Скрип дверей и осторожное переступание ног. Пошел народ.

— Внезапная кончина от неизвестной болезни привела нас к такому горю. Подходить близко запрещено, — визгливый голос неприятно резанул мне по сердцу.

— Да, болезнь называется «предательство и лжесвидетельство». Прощаю во все века и времена. За все. Всех.

Я открываю глаза, не в силах сдержать обиду. За колонной, прячась от собственного страха, моя дочь Харохсея. Это являлось тайной, по настоянию храмовников никто не знал, что она моя дочь. Сейчас я не могу вспомнить причину этого. Ей была предназначена через год служба в храме Наблюдения. Нянька Харохсеи испугана до полусмерти таким поворотом событий и не понимает сути происходящего. Я смотрю ей в глаза и вижу усталость и страх, не за себя, за наследницу.

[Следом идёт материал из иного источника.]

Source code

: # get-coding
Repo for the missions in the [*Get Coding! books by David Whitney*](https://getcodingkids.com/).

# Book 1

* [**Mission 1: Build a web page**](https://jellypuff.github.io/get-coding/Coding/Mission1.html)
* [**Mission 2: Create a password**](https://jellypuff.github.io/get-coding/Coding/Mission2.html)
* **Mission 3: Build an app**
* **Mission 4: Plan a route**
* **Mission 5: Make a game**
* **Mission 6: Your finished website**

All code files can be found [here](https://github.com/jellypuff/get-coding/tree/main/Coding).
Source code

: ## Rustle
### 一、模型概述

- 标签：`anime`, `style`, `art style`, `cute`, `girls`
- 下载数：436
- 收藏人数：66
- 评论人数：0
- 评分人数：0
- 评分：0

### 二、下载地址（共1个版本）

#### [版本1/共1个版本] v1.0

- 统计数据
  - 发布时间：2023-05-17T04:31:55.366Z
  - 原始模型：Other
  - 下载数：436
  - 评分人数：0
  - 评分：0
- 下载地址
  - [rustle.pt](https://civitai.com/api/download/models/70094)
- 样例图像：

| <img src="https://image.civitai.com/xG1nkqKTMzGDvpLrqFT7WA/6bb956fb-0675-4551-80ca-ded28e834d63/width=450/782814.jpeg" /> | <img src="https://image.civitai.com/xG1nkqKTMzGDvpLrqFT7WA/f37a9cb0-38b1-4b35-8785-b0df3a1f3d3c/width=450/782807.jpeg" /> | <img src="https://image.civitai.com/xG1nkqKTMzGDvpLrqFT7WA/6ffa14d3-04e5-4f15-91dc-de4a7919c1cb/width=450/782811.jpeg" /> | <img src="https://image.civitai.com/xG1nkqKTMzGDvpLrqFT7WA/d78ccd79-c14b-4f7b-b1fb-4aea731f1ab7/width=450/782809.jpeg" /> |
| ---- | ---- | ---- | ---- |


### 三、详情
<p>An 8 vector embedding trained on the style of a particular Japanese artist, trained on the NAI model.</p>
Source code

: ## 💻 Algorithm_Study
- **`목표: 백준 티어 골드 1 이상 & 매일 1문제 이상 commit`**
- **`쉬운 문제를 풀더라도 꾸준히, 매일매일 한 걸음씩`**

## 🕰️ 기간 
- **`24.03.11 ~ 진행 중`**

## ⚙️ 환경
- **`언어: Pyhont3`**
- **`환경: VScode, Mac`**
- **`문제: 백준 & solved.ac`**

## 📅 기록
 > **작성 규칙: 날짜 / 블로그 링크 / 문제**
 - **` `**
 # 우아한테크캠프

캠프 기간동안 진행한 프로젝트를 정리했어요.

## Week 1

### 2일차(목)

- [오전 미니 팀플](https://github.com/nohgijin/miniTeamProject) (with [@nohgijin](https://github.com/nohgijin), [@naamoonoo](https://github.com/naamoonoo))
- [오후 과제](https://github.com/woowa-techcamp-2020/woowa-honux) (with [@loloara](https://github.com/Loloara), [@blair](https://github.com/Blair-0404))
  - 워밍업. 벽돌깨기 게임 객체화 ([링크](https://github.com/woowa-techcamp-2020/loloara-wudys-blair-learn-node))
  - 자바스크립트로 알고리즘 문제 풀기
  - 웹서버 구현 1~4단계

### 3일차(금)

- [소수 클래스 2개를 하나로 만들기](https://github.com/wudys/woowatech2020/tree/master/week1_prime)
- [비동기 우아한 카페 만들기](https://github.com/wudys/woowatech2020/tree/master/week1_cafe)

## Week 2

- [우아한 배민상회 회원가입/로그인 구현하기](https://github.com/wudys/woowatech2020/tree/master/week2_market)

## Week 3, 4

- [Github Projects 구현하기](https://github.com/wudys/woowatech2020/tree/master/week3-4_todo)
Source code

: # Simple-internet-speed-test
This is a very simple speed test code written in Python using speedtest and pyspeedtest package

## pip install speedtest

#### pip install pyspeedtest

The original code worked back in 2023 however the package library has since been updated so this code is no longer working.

От ощущения своего бессилия глаза мои наполняются влагой и по щеке сбегает слеза, оставляя дорожку на раскрашенном погребальным узором лице.

— Вот досада, погребальный макияж испорчен. Хочешь не хочешь, а игра теперь начнётся в открытую. Ну что ж, поиграем. Боли нет, страха нет, только покой и холодная безжалостность. Так-так. Вот и любимый братец. Почуял, стервец, неладное. Глаза — как у нагадившего огромного кота. Алчный и похотливый блеск.

— Ну что, дорогой? Как поступишь сейчас? Люди вокруг. Умен, конечно, с такого расстояния мало кто разглядит дорожку от слез. А вот глаза открытые... Ну, хитер, молодец, находчивый. Склоняется, в поклоне закрывая от всех мое лицо. В глазах страх и ненависть. Немой вопрос: «А могу ли говорить»? «Нет», — отвечает, успокоившись, сам себе.